**Фрагмент документа**
══════════

Если Арефьев был «буйным», неукротимым и дерзким в своих действиях — это как будто и о нем, и о самом себе стихотворение Олега Григорьева «Разбил в туалете сосуд, соседи подали в суд» — то тишайший меланхоличный Васми — другой полюс сообщества.
Неистовая страстность Арефьева прорывается в экспрессивных ударах кисти, в нервных и резких линиях его графики, тогда как стоический эскапизм Васми позволяет ему сосредоточиться на вечных в своей архитектонической незыблемости основаниях бытия. Арефьев подводит нас к самому краю человеческого существования — об этом его работы «Прометей» и «Прокруст», рисунки со сценами драк и поножовщины, гротескных и уродливых обстоятельств коммунального быта, наброски с повешенными и композиции расстрелов. Подростком Арефьев, переживший блокаду, бегал смотреть публичные казни эсэсовцев, проводившиеся в городе после войны, что, очевидно, произвело сильное впечатление и отразилось в его дальнейшем творчестве.
Краски Васми, кажется, подсмотрены из прикладной, житейской среды, где простые вещи согревают быт человека своей рукодельной бесхитростностью. Хотя мир его живописи аскетичен и строг и даже возвышенно суров, отнюдь не сентиментален — сильнейшее переживание радости сопричастности возникает всякий раз, когда рассматриваешь эти работы. Подобно архитектору он строит пространство своих пейзажей, располагая элементарную геометрию домов в нехитрой комбинации объемов, скупо впуская туда двух-трех одиноких прохожих.
На выставке мощно представлен Шварц, неразлучный друг Васми (работавший вместе с ним маляром). В его вещах нет яростного натиска и остро выраженной, до гойевского гротеска, социальности, как у Арефьева, ни тихого эпического лиризма Васми, ни легких и певучих красок Шагина. Шварц весь в фактуре: шершавая, комковатая, неэффектная поверхность потемневшей, пожухшей краски — драгоценное поле возделывания укромного живописного мира — рукотворного палимпсеста, где верхние слои сцепляются с предшествующими, вторя друг другу глухим эхом. Экспрессивность Шварца другого плана — она в одиночестве философа, отстаивающего свое достоинство в формах, последовательно уходящих от всякой аффектации, кропотливо выращивающего мизерабельную тщедушную и мощную одновременно сокровенную плоть своей живописи. У Шварца прослеживается связь с Жоржем Руо. Впрочем, в связи с арефьевцами французы — от импрессионистов и постимпрессионистов до парижской школы — постоянно приходят на ум. Но живопись арефьевцев отнюдь не провинциальный извод европейского авангарда.

══════════

**Фрагменты данных**
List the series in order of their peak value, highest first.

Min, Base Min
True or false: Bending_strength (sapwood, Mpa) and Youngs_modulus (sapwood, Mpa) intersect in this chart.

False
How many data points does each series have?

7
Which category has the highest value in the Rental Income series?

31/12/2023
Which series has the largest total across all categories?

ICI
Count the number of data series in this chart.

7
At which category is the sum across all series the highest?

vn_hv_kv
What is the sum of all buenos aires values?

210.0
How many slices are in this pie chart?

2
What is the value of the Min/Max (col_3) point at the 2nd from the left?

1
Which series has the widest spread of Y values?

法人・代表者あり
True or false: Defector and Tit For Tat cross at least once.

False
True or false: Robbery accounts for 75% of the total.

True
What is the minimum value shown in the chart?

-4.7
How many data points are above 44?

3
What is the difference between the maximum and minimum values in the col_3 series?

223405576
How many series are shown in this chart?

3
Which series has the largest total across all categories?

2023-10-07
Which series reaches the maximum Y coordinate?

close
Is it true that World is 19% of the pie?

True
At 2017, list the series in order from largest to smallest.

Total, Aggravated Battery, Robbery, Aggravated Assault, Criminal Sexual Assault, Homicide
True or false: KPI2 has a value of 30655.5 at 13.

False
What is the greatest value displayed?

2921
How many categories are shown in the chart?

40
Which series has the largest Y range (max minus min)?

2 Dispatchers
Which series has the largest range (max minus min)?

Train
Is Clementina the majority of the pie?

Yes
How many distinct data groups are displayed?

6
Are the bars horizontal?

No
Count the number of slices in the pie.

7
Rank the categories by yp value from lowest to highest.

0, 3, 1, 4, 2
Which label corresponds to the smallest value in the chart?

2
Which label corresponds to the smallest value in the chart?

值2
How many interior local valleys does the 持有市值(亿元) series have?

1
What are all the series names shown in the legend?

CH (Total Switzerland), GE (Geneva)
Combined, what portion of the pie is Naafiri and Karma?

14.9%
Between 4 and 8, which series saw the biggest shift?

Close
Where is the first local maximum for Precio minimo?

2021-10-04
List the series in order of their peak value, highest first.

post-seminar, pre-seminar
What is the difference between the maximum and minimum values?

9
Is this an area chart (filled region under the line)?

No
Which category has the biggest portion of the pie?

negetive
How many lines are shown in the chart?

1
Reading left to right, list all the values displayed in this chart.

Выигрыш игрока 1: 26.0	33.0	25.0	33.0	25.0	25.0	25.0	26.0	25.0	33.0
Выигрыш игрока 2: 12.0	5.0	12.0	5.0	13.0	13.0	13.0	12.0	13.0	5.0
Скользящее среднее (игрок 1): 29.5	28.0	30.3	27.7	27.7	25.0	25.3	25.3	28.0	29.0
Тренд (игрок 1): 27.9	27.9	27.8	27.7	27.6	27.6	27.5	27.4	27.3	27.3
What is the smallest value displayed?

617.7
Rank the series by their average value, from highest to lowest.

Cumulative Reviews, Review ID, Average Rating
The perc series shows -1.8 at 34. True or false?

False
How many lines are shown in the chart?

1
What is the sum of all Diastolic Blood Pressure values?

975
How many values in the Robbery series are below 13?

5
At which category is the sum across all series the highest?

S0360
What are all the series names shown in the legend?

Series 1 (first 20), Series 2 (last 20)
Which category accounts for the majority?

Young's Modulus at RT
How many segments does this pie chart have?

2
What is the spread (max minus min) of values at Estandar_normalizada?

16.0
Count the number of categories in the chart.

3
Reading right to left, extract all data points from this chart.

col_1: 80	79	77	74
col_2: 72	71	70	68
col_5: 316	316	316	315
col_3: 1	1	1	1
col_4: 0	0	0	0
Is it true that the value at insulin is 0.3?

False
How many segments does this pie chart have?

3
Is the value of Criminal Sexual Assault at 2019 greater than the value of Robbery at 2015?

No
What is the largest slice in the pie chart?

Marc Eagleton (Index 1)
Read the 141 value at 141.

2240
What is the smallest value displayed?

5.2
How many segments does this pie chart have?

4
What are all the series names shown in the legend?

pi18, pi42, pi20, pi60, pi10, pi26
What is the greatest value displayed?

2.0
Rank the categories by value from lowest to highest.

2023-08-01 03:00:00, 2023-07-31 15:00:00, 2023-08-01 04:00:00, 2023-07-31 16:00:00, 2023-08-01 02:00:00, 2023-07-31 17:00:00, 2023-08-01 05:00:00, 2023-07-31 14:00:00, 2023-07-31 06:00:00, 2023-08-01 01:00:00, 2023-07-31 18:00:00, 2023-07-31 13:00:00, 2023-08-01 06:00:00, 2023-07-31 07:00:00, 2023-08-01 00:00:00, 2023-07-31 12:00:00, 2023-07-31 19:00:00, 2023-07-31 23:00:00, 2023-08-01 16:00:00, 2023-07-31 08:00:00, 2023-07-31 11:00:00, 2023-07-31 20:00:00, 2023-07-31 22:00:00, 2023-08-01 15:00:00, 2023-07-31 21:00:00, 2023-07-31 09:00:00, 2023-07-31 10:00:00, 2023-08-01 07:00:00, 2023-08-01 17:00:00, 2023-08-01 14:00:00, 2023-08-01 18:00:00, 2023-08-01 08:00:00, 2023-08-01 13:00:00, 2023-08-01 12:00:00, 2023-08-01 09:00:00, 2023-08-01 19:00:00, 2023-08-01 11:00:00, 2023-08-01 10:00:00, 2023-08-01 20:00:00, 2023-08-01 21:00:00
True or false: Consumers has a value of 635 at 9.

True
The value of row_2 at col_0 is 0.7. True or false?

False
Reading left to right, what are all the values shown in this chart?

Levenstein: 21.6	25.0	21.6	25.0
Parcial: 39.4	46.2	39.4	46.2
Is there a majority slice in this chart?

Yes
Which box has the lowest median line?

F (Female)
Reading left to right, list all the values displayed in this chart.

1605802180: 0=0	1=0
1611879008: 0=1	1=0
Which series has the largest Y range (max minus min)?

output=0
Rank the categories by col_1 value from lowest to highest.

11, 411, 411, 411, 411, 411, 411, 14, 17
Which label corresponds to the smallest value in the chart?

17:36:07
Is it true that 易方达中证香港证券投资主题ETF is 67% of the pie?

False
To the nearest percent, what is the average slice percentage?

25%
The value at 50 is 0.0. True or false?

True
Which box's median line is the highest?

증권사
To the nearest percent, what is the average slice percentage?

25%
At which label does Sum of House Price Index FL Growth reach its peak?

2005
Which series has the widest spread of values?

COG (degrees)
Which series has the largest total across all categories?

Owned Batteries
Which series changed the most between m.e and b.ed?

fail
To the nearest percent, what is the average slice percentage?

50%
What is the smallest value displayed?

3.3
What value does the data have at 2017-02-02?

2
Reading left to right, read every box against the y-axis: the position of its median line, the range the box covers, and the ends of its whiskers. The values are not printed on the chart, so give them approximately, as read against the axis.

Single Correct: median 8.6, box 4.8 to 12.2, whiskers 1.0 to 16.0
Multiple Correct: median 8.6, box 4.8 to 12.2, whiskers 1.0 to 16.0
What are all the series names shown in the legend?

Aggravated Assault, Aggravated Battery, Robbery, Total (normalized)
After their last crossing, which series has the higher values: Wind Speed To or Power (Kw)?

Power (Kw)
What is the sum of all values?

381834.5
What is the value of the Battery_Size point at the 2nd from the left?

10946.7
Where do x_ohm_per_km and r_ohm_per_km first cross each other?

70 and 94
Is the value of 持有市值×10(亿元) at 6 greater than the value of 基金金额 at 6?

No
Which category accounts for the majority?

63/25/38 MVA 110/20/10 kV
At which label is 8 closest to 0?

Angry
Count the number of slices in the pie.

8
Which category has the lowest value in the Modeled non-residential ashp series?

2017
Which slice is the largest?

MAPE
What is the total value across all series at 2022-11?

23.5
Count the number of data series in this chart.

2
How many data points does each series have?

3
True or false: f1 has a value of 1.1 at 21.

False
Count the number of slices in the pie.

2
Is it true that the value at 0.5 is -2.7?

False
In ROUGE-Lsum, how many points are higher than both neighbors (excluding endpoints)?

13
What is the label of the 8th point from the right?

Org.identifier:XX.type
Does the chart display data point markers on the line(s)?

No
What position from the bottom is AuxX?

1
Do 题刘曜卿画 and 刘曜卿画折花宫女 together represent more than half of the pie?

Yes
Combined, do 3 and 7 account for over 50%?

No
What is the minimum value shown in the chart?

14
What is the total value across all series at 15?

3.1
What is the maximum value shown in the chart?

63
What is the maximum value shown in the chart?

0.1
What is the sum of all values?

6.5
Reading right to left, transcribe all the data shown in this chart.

══════════

В тексте об арефьевцах найдите место со словами «Если Арефьев был» и перепишите его дословно, остановившись после слов «другой полюс сообщества.».

Если Арефьев был «буйным», неукротимым и дерзким в своих действиях — это как будто и о нем, и о самом себе стихотворение Олега Григорьева «Разбил в туалете сосуд, соседи подали в суд» — то тишайший меланхоличный Васми — другой полюс сообщества.